Solutions from Ackbach and Pranav are explained in detail below:

Solution from Ackbach:

$$x^3+kx-2(k+4)=(x-a)(x-b)^2=(x-a)(x^2-2bx+b^2)=x^3-ax^2-2bx^2+2abx+b^2x-ab^2$$

$$=x^3-(a+2b)x^2+(b^2+2ab)x-ab^2.$$

This sets up a system of three equations in three unknowns, by equating coefficients of like powers:

\begin{align*}

a+2b&=0 \\

b^2+2ab&=k \\

-ab^2&=-2(k+4).

\end{align*}

From the first equation, we have $a=-2b$. Plugging this into the second two equations yields

\begin{align*}

-3b^2&=k \\

2b^3&=-2(k+4).

\end{align*}

Next, we have

$$2b^3=-2(-3b^2+4) \implies b^3-3b^2+4=0.$$

This cubic has a solution $b=2$; dividing out the factor $b-2$ yields the depressed quadratic $b^2-b-2=(b+1)(b-2)$. Hence, the distinct solutions are $b=-1, 2$. The corresponding $k$ values are $k=-3, -12$.

__Exercise tasks__
a. Repeat the part of Ackbach's solution running from "2b^3&=-2(k+4)." through "are $k=-3, -12$.", swapping "depressed quadratic" for "remaining quadratic".
b. Extend the solution for the values of k beyond its final sentence.

__Supplied information__
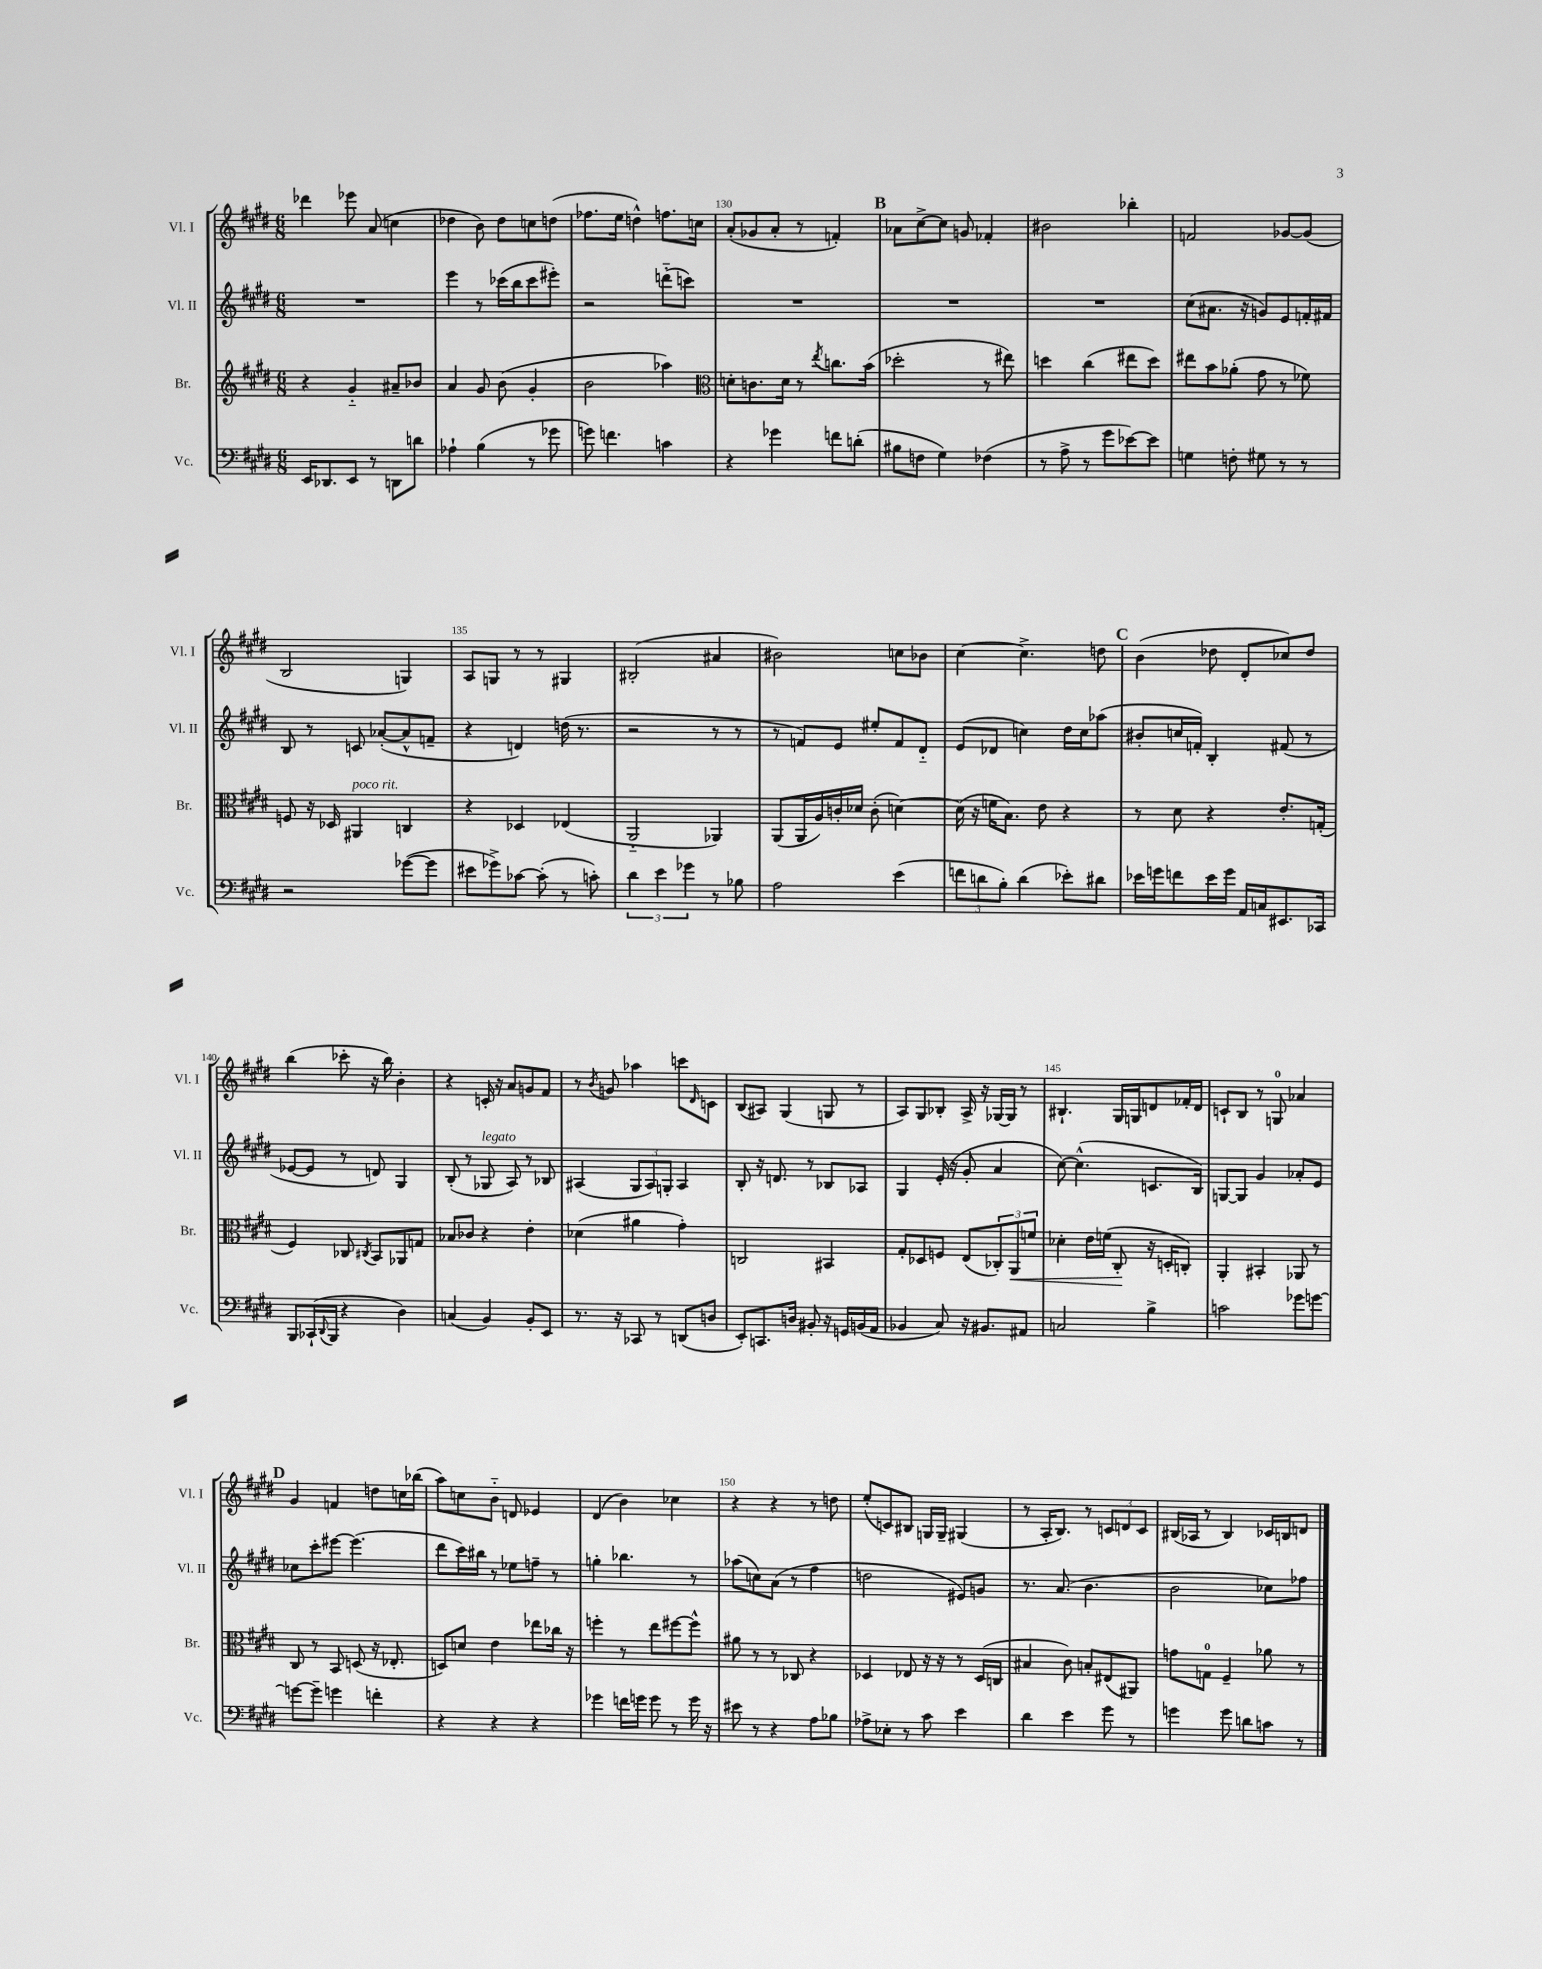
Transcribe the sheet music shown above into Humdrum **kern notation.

...

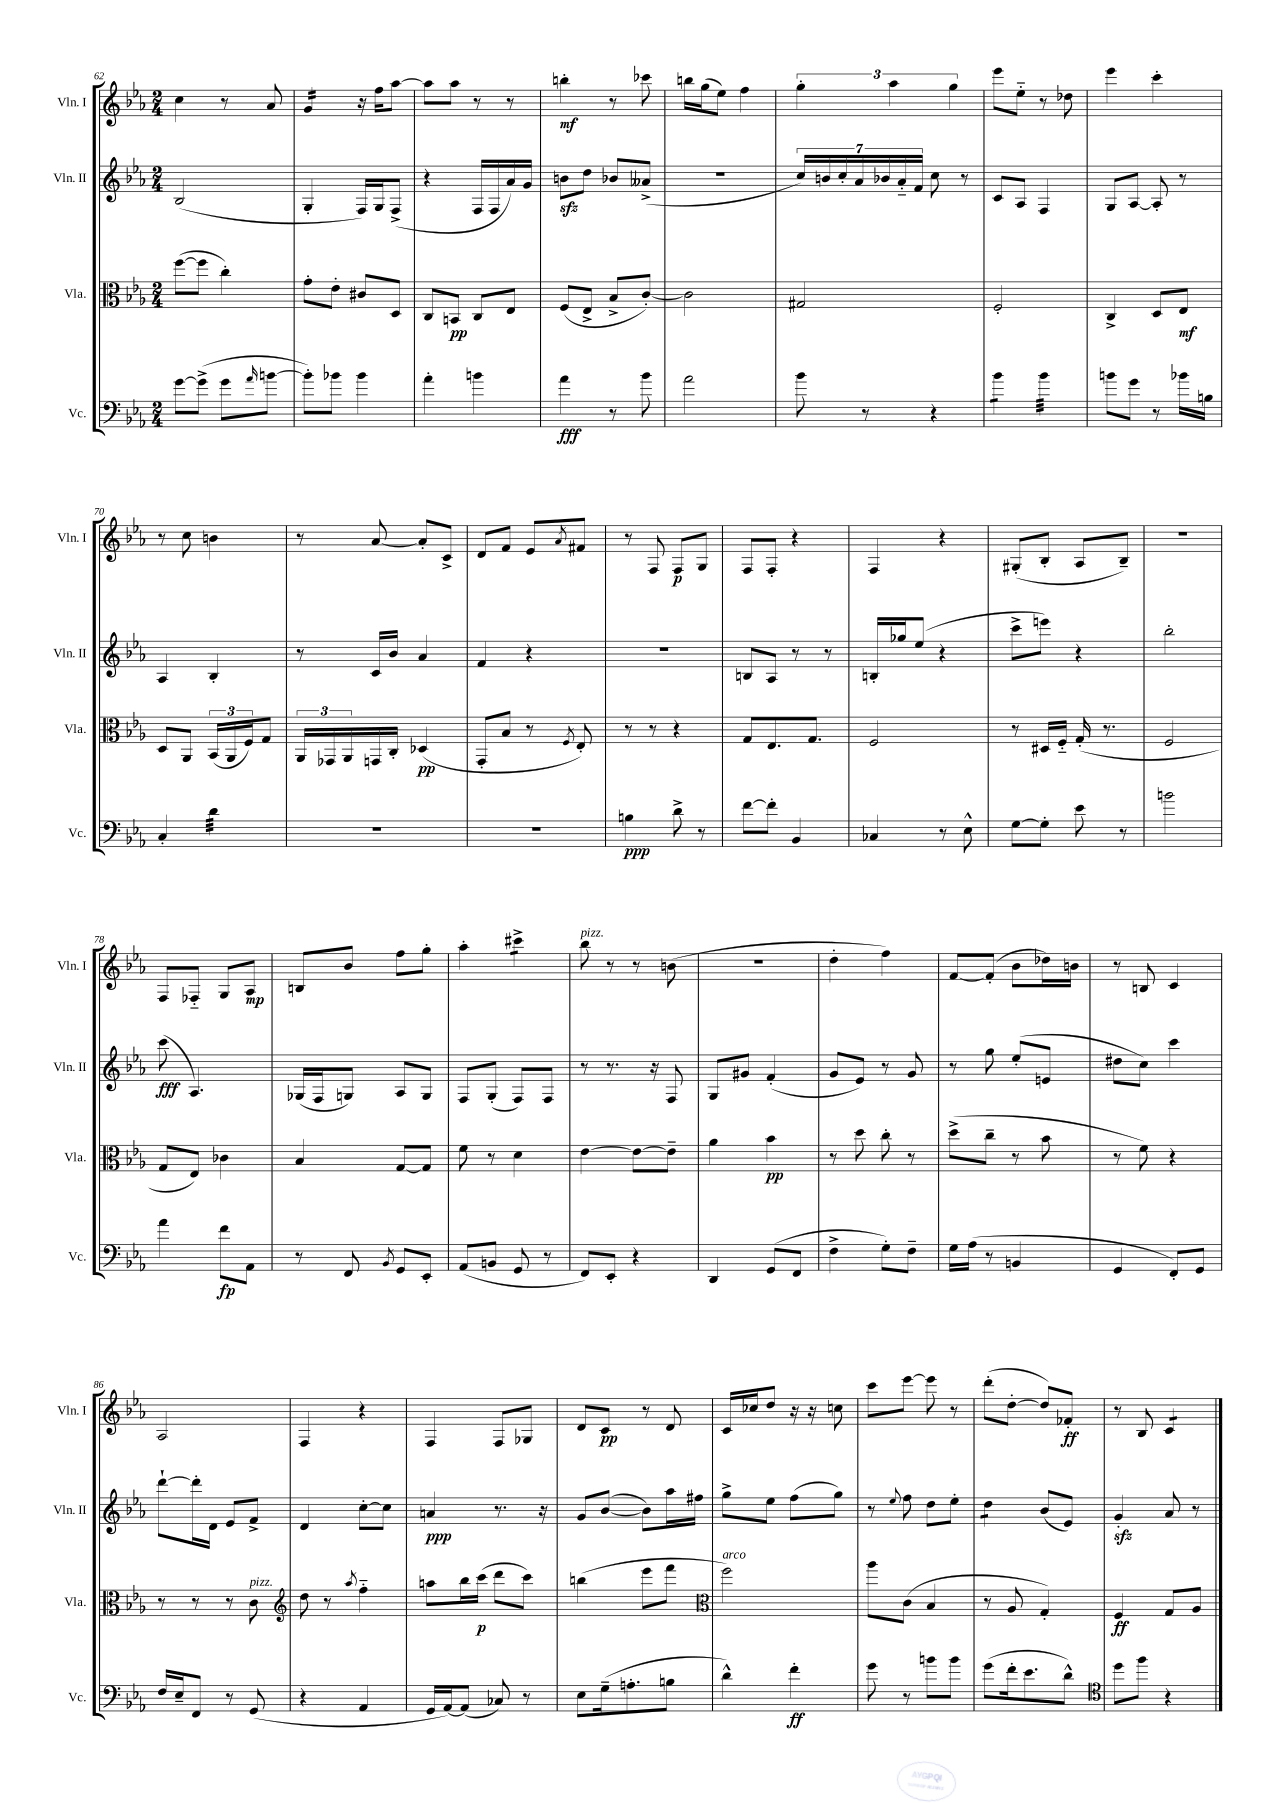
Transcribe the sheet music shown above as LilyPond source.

__Answers provided__
a.
2b^3&=-2(k+4).

\end{align*}

Next, we have

$$2b^3=-2(-3b^2+4) \implies b^3-3b^2+4=0.$$

This cubic has a solution $b=2$; dividing out the factor $b-2$ yields the remaining quadratic $b^2-b-2=(b+1)(b-2)$. Hence, the distinct solutions are $b=-1, 2$. The corresponding $k$ values are $k=-3, -12$.

b.
Solution from Pranav:

$$\begin{align*}

x^3+kx-2(k+4) =& (x-a)^2(x-b) \\ =& x^3-(2a+b)x^2+(2ab+a^2)x-a^2b\\

\end{align*}$$

Comparing the coefficient of $x^2$ on both sides gives $0=2a+b \Rightarrow b=-2a$.

Comparing the coefficient of $x$ on both sides gives $k=2ab+a^2 \Rightarrow k=-3a^2 \,\,\,(\because b=-2a)$ .

Comparing the constant terms gives $2(k+4)=a^2b \Rightarrow 2(-3a^2+4)=-2a^3 \Rightarrow a^3-3a^2+4=0$.

The above cubic has $a=-1$ as one of it roots. Dividing the cubic by $a+1$ gives $a^2-4a+4=0 \Rightarrow (a-2)^2=0 \Rightarrow a=2$.

The values of $k$ can be found using $k=-3a^2$. Hence the values of $k$ are $-3$ and $-12$.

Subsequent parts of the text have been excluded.